JOB 1: In the LEED for Homes overview, why does the Innovation in Design Process encourage integrated planning before construction? Answer in one to three sentences.

GIVEN TEXT:

──────────────────────────────

LEED for Homes Overview

With all of my experience in LEED, I was under-prepared for the differences in LEED Homes.  I have a better appreciation now for the nuances of the Homes system, and thought I would share with you an overview of LEED Homes, and some of the lessons learned on this project.

LEED for Homes is comprised of eight sections: Innovation in Design Process, Location and Linkages, Sustainable Sites, Water Efficiency, Energy and Atmosphere, Materials and Resources, Indoor Environmental Quality, and Awareness and Education.  I will briefly describe each of the sections and their intent.  Each section is comprised of design and construction best practices.  Completing the intent and requirements of each of these best practices will help accumulate points in the rating system.  Some best practices are prerequisites that must be completed in order to achieve the rating. 

The Innovation in Design Process in LEED for Homes has several goals. The first is to encourage integrated planning before construction.  This is not a well accepted principle in commercial design, and even less so in residential design.  Integrated design offers opportunities for synergies that can reduce first costs in construction.  The second goal is to plan for durability.  In this process, we identify potential risks to the structure, like moisture, pests, and weather to name a few, and then incorporate protections into the design of the structure.  Finally, the process encourages both excellence in the execution of the project, and thinking of environmental design and construction best practices that have not already been developed.

──────────────────────────────

DATA EXTRACTS:
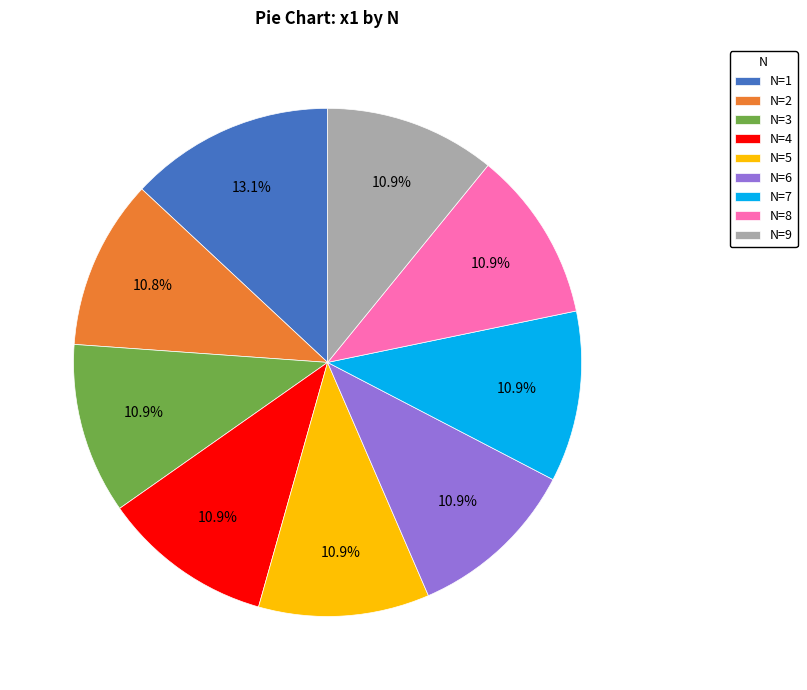

How many slices are in this pie chart?

9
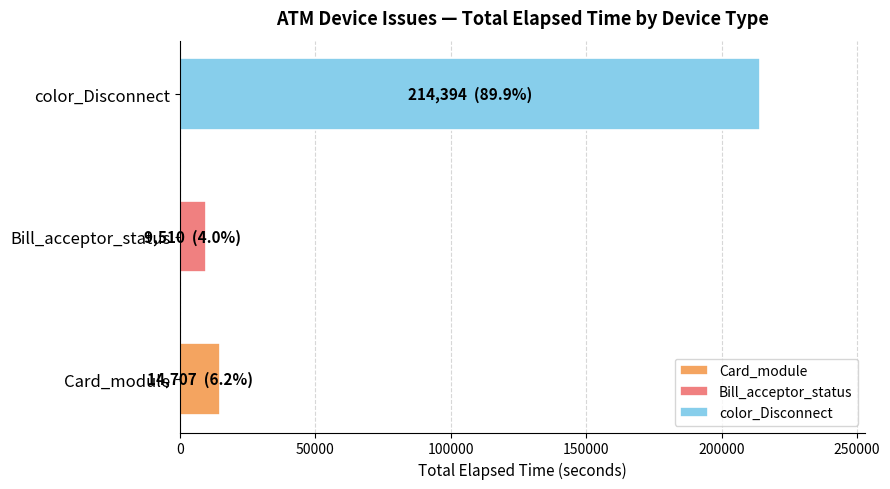

Reading top to bottom, list all the values displayed in this chart.

214394	9510	14707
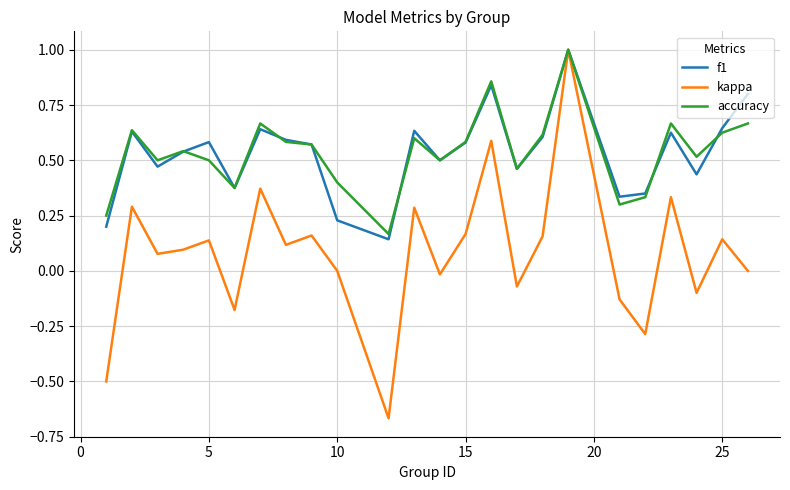

What is the maximum value for accuracy?

1.0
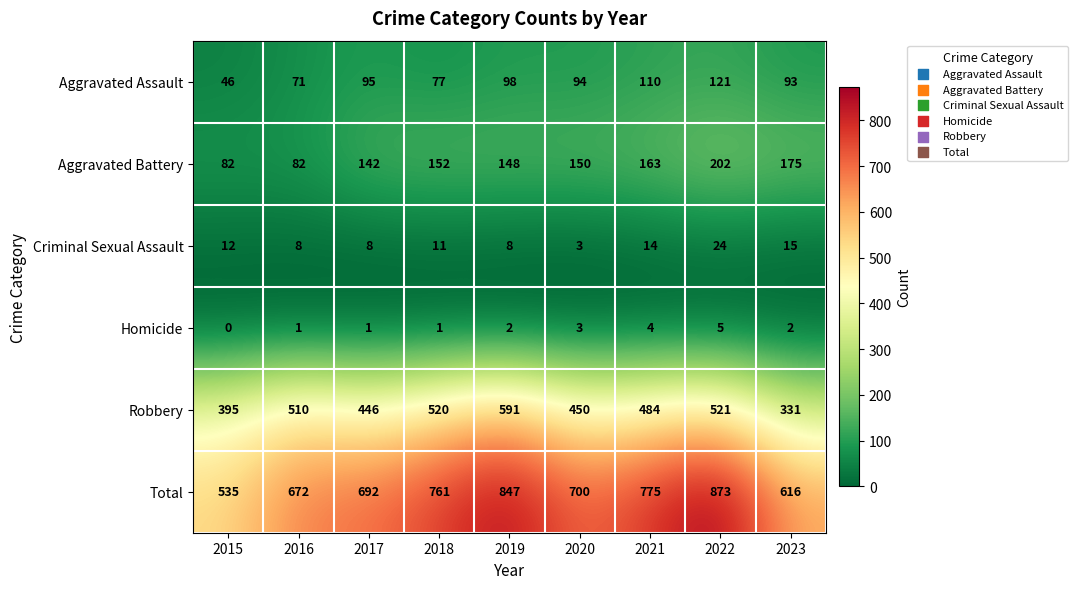

What is the total value across all series at 2022?

1746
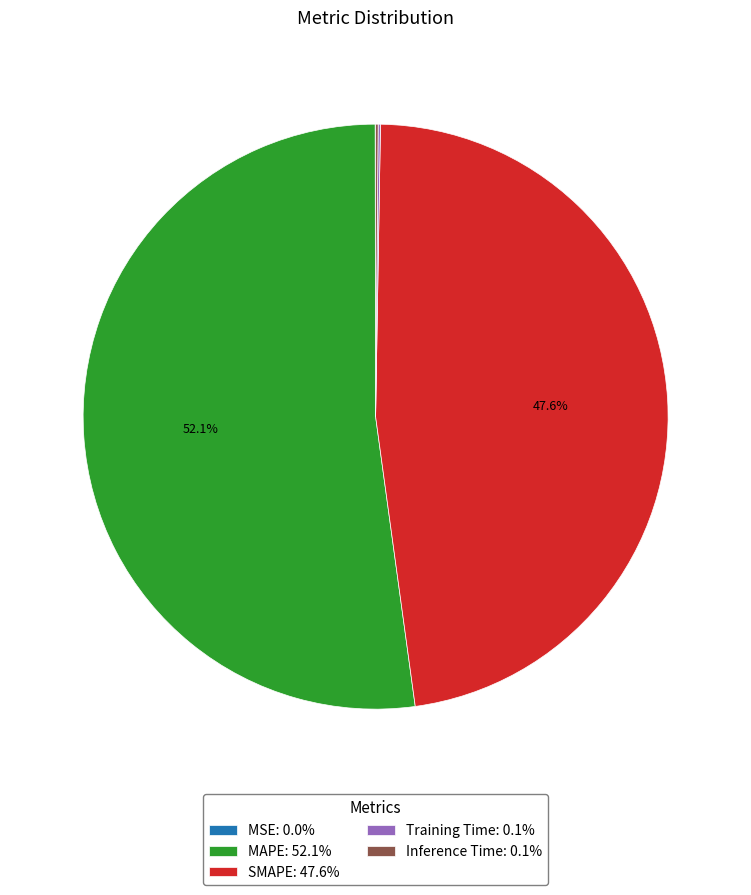

Does MAPE: 52.1% account for over 50% of the chart?

Yes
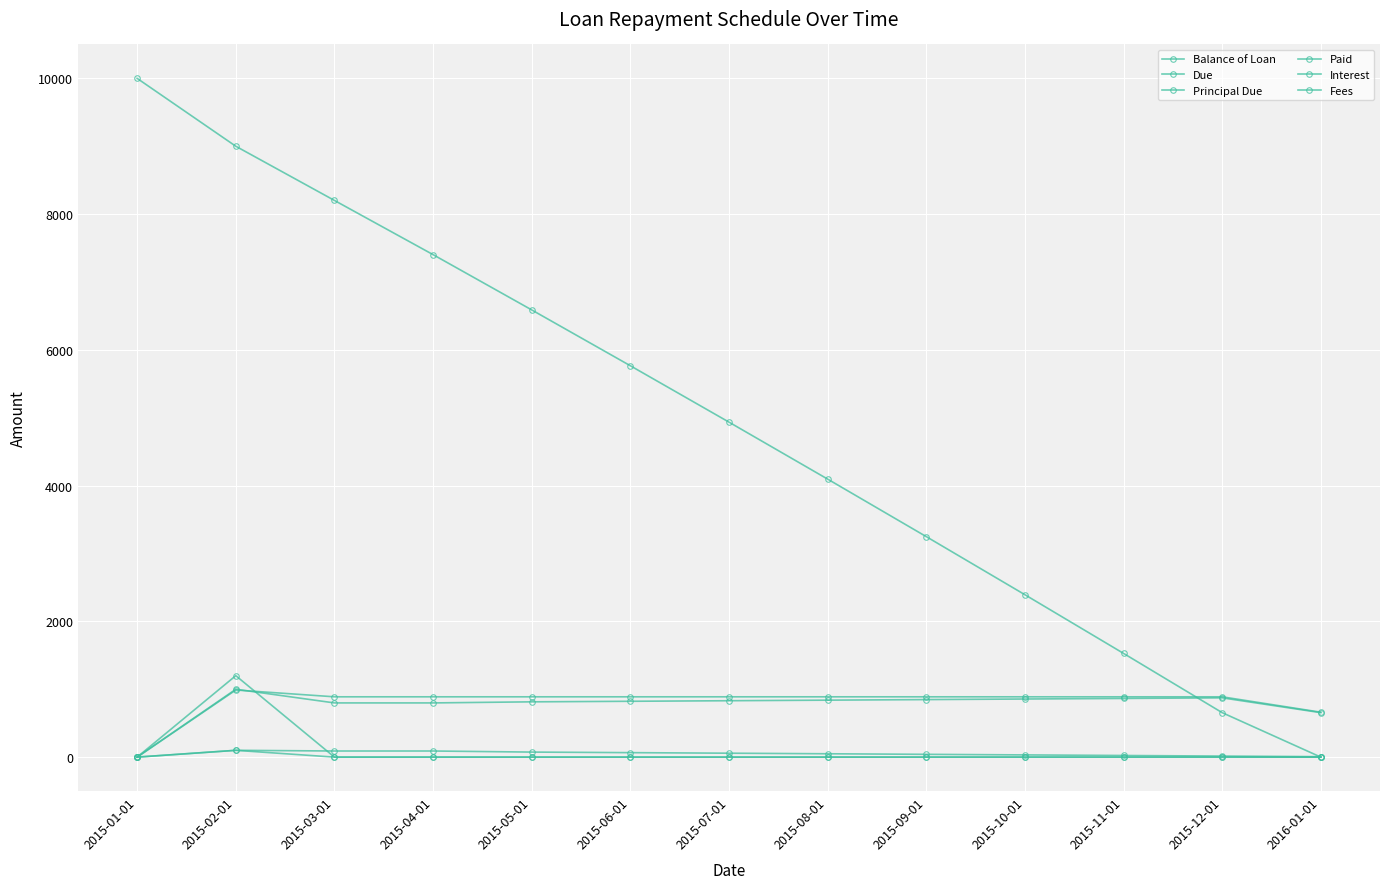

What is the average value of the Balance of Loan series?

4908.9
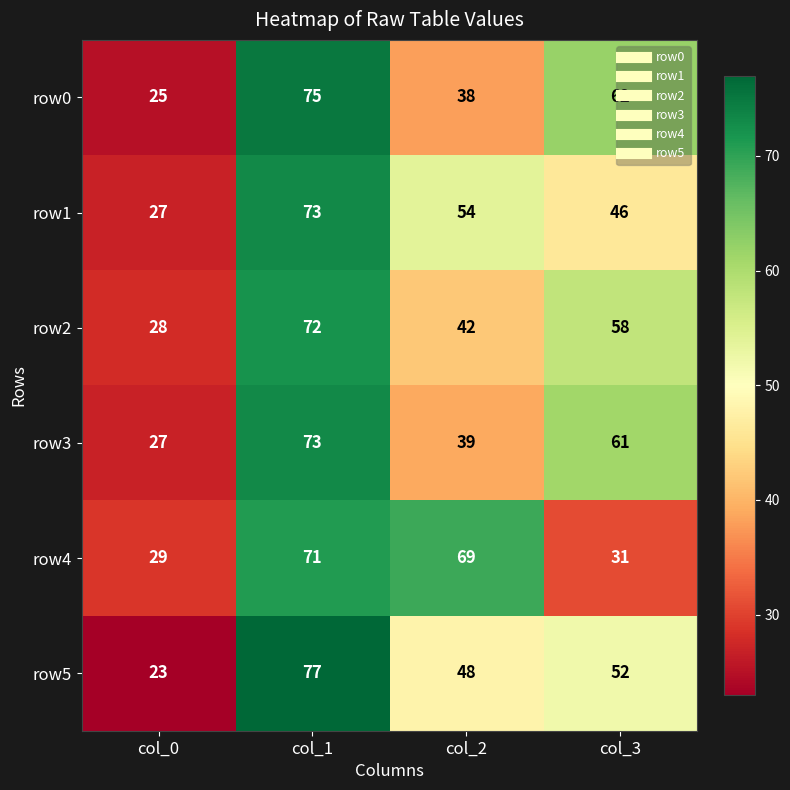

Is it true that row1 equals 16 at col_3?

False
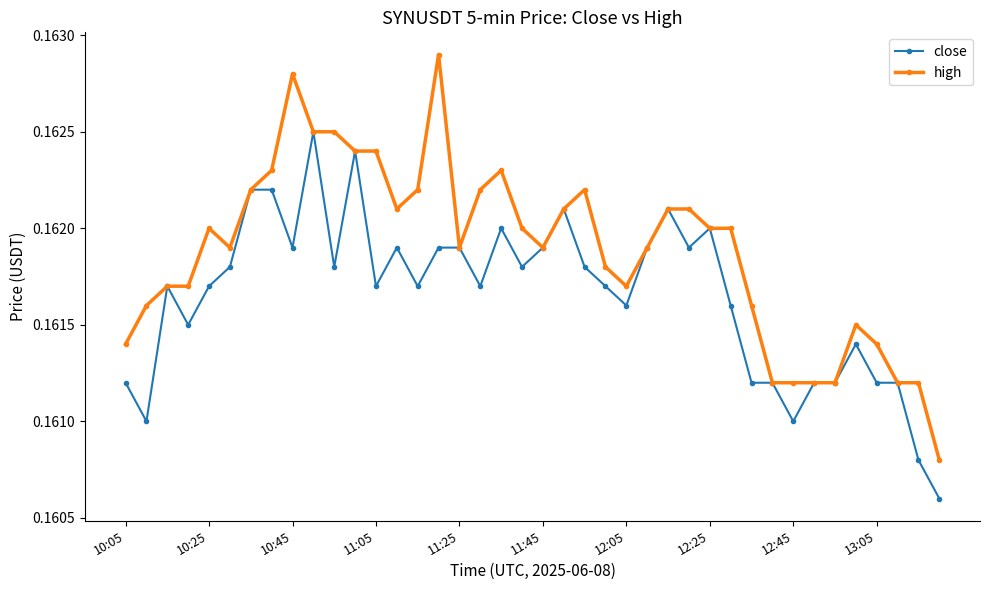

Does the chart have visible grid lines?

No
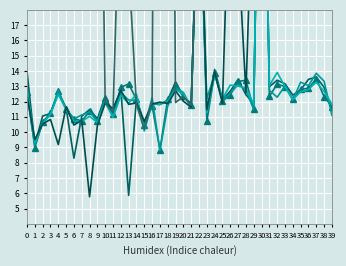

How many data points in 1 are above 12?

23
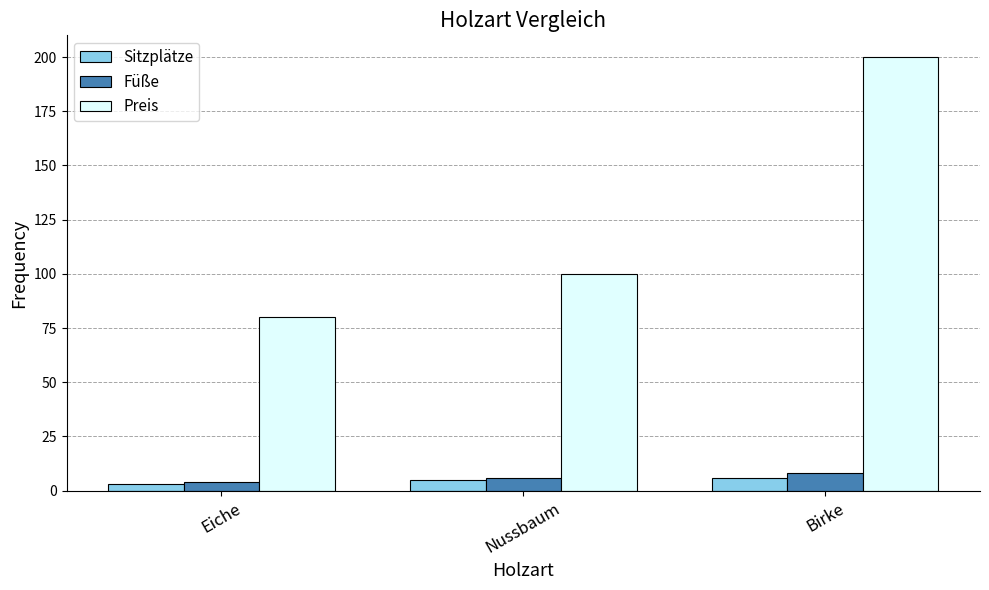

How many data points in Sitzplätze are less than 5?

1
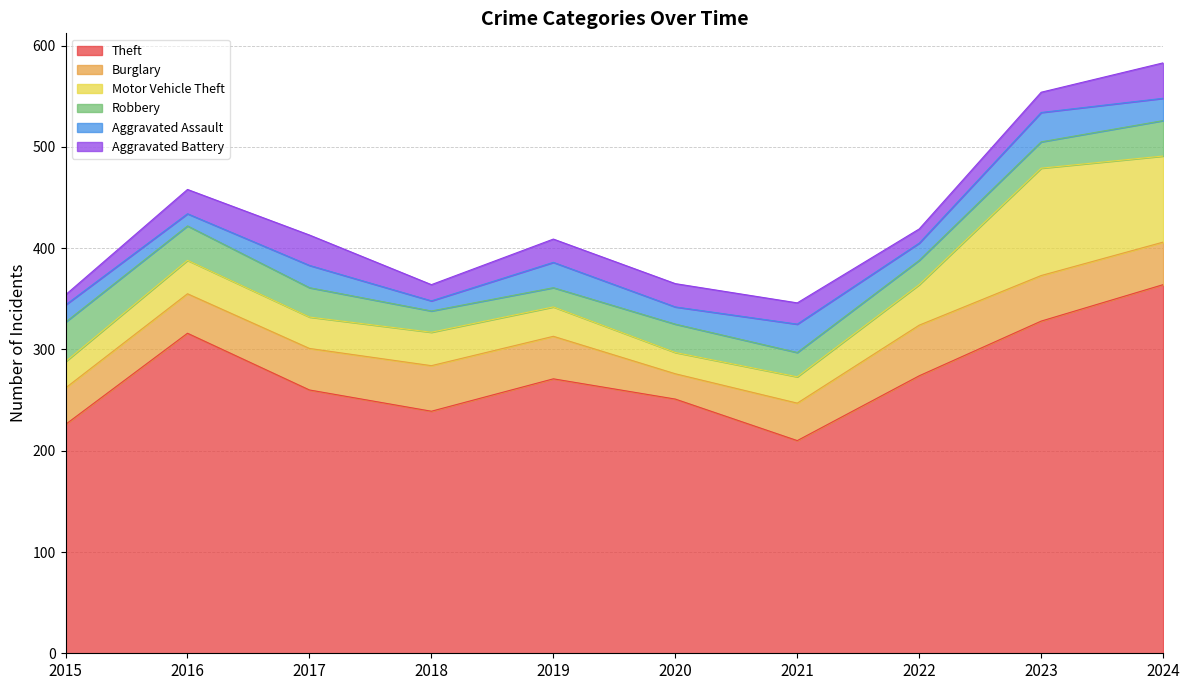

Count the number of categories in the chart.

10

──────────────────────────────

JOB 2: Write out the records exactly, starting at the line that contains "What is the total" and continuing through the end of the records, with both ends included. Leave the pictures out.

ANSWER BOX 1: Integrated design offers opportunities for synergies that can reduce first costs in construction.

ANSWER BOX 2:
What is the total value across all series at 2022?

1746

Does MAPE: 52.1% account for over 50% of the chart?

Yes

What is the average value of the Balance of Loan series?

4908.9

Is it true that row1 equals 16 at col_3?

False

Does the chart have visible grid lines?

No

How many data points in 1 are above 12?

23

How many data points in Sitzplätze are less than 5?

1

Count the number of categories in the chart.

10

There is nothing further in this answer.